[DEBUG] [DO NOT MERGE] pre-PR #71127

tbuskey · 2025-11-06T19:45:24Z

Pre PR of the whole mess to be redone properly. Think of it as a heads up.

This installs trustee onto the cluster and configures it.
Helped by cursor so lots of iterations.

sandboxed-containers-operator-trustee-install-commands.sh can run against an existing cluster to install/config trustee. It assumes sandboxed-containers-operator-env-cm-commands.sh in prow configured things for coco.

It should create a script that has the encrypted INITDATA for peer-pods-cm and will patch it. So it could be used on another cluster.

Changes sandboxed-containers-operator-create-prowjob-commands.sh to allow it to create openshift-sandboxed-containers-operator-devel__downstream-release.yaml and openshift-sandboxed-containers-operator-devel__downstream-candidate.yaml. We should use the script to update those files and not edit them directly.

sandboxed-containers-operator-create-prowjob-commands.sh needs more of the options for sandboxed-containers-operator-trustee-install-commands.sh added.

Readme files haven't been reviewed yet

openshift-ci · 2025-11-06T19:46:24Z

[APPROVALNOTIFIER] This PR is APPROVED

This pull-request has been approved by: tbuskey

The full list of commands accepted by this bot can be found here.

The pull request process is described here

Needs approval from an approver in each of these files:

~~ci-operator/config/openshift/sandboxed-containers-operator/OWNERS~~ [tbuskey]
~~ci-operator/jobs/openshift/sandboxed-containers-operator/OWNERS~~ [tbuskey]
~~ci-operator/step-registry/sandboxed-containers-operator/OWNERS~~ [tbuskey]

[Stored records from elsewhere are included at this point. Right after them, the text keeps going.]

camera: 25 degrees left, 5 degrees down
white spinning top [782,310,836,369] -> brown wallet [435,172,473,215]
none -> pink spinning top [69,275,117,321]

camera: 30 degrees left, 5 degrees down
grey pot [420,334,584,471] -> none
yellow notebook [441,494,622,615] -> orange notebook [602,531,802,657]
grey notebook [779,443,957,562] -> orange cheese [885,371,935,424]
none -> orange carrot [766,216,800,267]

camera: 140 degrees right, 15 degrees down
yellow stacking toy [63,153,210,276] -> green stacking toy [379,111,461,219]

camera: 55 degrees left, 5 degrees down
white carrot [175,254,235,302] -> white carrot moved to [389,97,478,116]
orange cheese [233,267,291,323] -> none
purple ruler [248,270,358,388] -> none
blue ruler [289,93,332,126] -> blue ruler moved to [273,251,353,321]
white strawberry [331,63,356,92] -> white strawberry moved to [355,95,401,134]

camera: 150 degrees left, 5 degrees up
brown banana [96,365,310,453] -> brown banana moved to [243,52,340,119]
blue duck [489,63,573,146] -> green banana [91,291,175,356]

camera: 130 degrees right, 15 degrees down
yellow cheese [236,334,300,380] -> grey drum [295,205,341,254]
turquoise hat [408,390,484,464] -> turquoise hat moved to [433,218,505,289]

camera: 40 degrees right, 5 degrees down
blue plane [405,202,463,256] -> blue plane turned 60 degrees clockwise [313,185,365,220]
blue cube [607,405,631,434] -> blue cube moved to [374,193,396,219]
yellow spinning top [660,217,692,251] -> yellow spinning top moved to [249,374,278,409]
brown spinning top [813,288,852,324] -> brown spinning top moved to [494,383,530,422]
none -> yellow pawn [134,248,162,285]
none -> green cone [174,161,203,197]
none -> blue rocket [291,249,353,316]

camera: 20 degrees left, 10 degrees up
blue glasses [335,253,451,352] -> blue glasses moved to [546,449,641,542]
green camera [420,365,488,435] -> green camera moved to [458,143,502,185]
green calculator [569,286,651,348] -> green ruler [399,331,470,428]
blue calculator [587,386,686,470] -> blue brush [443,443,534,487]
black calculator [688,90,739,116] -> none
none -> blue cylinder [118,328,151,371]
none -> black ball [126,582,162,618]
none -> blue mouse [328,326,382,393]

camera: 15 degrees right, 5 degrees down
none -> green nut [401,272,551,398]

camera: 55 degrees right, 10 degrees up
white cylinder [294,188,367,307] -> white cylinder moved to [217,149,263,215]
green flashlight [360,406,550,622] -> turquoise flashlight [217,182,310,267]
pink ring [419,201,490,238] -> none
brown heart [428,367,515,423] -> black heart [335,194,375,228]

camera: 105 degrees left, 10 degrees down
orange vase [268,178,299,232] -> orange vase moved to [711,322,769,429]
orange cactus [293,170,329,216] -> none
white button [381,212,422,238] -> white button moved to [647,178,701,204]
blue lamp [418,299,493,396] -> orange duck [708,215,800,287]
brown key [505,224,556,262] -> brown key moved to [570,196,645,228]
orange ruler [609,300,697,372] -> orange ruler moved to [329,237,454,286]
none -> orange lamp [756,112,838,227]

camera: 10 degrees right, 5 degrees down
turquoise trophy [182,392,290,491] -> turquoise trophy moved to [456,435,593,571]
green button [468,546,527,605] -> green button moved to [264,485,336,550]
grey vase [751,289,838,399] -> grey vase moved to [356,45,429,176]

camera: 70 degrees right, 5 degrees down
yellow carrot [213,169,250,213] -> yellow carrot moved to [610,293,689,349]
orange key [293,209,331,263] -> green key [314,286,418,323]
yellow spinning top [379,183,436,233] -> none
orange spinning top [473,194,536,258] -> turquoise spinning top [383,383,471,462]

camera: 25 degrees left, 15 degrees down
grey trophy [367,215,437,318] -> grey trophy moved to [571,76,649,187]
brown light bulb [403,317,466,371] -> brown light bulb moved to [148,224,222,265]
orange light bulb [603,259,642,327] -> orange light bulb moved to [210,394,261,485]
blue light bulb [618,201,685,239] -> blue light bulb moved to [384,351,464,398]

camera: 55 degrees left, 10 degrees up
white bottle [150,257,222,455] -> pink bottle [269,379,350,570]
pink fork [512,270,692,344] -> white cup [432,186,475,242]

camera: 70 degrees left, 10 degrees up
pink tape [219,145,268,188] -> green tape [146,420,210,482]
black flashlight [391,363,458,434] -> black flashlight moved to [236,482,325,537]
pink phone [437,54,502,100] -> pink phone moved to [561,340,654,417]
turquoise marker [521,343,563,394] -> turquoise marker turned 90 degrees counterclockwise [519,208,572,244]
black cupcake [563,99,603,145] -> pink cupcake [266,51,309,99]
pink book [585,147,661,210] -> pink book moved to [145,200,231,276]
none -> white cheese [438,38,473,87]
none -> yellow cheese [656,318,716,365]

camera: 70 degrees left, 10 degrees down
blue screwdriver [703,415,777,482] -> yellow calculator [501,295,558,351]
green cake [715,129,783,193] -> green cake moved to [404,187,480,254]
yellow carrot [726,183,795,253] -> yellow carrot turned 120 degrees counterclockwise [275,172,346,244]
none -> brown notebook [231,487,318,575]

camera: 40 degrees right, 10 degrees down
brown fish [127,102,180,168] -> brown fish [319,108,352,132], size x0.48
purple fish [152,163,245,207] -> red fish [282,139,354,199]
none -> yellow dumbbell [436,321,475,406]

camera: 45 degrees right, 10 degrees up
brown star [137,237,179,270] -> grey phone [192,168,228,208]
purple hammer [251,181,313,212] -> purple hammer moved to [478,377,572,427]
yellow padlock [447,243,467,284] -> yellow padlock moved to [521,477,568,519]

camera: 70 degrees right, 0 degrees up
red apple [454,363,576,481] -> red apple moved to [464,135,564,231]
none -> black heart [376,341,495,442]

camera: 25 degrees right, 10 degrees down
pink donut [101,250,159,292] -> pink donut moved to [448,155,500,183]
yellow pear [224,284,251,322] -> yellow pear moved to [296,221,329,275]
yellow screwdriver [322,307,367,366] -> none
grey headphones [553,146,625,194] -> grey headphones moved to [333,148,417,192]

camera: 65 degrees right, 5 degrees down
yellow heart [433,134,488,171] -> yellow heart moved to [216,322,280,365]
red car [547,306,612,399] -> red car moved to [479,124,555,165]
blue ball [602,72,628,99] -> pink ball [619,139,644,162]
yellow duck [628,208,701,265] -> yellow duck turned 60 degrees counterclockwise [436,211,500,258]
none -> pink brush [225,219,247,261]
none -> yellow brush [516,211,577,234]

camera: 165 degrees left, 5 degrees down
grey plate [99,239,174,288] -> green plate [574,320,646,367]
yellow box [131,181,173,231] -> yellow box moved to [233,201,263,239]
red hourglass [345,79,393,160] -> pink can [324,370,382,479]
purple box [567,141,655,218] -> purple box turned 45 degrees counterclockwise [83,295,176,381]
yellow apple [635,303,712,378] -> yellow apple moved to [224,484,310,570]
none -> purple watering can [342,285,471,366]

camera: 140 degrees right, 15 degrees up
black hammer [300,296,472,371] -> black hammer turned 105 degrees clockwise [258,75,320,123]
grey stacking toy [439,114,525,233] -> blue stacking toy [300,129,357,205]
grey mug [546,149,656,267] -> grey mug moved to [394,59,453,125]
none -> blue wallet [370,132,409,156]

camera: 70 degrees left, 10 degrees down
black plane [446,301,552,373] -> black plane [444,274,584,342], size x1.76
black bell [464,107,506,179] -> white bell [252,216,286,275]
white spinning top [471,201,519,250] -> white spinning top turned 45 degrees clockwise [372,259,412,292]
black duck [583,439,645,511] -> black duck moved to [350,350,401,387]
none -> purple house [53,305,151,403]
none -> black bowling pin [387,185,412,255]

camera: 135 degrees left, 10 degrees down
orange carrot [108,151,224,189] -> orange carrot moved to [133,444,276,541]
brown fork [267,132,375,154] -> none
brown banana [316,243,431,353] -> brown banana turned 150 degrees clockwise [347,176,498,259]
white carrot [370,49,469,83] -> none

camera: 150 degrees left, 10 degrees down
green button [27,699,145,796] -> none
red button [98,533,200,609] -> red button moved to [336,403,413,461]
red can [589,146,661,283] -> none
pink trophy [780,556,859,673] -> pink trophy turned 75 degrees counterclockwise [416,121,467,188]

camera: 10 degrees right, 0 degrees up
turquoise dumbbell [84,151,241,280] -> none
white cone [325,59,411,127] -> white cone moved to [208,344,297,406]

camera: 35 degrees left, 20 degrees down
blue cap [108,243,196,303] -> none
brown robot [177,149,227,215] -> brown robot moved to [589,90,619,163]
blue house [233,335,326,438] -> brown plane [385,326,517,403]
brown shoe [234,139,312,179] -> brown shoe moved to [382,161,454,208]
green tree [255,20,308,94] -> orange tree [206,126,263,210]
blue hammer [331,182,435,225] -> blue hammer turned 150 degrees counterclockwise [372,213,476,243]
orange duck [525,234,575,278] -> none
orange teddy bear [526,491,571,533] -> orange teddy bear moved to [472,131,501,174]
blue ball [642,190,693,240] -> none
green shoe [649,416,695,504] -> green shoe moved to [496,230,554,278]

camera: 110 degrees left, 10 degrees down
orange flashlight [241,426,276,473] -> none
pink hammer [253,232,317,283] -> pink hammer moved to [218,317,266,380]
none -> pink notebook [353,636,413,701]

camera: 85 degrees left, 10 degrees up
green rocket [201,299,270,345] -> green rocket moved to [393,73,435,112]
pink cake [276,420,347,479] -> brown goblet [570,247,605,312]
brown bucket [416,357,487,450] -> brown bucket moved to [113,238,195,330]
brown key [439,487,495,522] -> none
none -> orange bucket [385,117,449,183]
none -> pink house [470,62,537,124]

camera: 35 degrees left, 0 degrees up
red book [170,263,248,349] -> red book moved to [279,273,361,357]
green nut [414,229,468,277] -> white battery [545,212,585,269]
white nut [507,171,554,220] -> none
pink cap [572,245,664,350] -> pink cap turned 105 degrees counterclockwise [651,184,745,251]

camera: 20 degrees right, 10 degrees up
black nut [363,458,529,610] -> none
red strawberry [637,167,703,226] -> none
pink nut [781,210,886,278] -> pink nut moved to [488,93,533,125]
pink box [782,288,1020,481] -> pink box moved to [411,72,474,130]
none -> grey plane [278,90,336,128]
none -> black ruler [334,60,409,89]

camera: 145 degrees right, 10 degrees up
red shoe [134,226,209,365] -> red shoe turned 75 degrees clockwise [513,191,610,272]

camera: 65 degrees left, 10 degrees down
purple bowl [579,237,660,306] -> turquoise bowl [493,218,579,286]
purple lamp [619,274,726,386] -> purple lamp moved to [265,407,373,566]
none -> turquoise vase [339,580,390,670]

Approvers can indicate their approval by writing /approve in a comment
Approvers can cancel approval by writing /approve cancel in a comment

tbuskey · 2025-11-06T19:58:42Z

/assign @beraldoleal
/assign @ldoktor
/assign @wainersm
/assign @vvoronko

tbuskey · 2025-11-06T20:00:09Z

/pj-rehearse periodic-ci-openshift-sandboxed-containers-operator-devel-downstream-release419-azure-ipi-peerpods

openshift-ci-robot · 2025-11-06T20:00:11Z

@tbuskey: now processing your pj-rehearse request. Please allow up to 10 minutes for jobs to trigger or cancel.

tbuskey · 2025-11-10T12:51:41Z

/pj-rehearse periodic-ci-openshift-sandboxed-containers-operator-devel-downstream-release419-azure-ipi-peerpods

openshift-ci-robot · 2025-11-10T12:51:43Z

@tbuskey: now processing your pj-rehearse request. Please allow up to 10 minutes for jobs to trigger or cancel.

tbuskey · 2025-11-10T13:10:00Z

/pj-rehearse periodic-ci-openshift-sandboxed-containers-operator-devel-downstream-candidate419-azure-ipi-peerpods

openshift-ci-robot · 2025-11-10T13:10:02Z

@tbuskey: now processing your pj-rehearse request. Please allow up to 10 minutes for jobs to trigger or cancel.

tbuskey · 2025-11-10T13:47:51Z

/pj-rehearse periodic-ci-openshift-sandboxed-containers-operator-devel-downstream-release419-azure-ipi-peerpods

openshift-ci-robot · 2025-11-10T13:47:54Z

@tbuskey: now processing your pj-rehearse request. Please allow up to 10 minutes for jobs to trigger or cancel.

tbuskey · 2025-11-10T18:35:12Z

/pj-rehearse periodic-ci-openshift-sandboxed-containers-operator-devel-downstream-candidate419-azure-ipi-peerpods

openshift-ci-robot · 2025-11-10T18:35:14Z

@tbuskey: now processing your pj-rehearse request. Please allow up to 10 minutes for jobs to trigger or cancel.

ldoktor · 2025-11-11T09:28:43Z

...-containers-operator/create-prowjob/sandboxed-containers-operator-create-prowjob-commands.sh

-          subfolder="trustee-fbc/"
+      # Trustee Catalog Configuration - get latest or use provided
+      if [[ -z "${TRUSTEE_CATALOG_TAG:-}" ]]; then
+          TRUSTEE_CATALOG_TAG=$(get_latest_catalog_tag "https://quay.io/api/v1/repository/redhat-user-workloads/ose-osc-tenant/trustee-test-fbc")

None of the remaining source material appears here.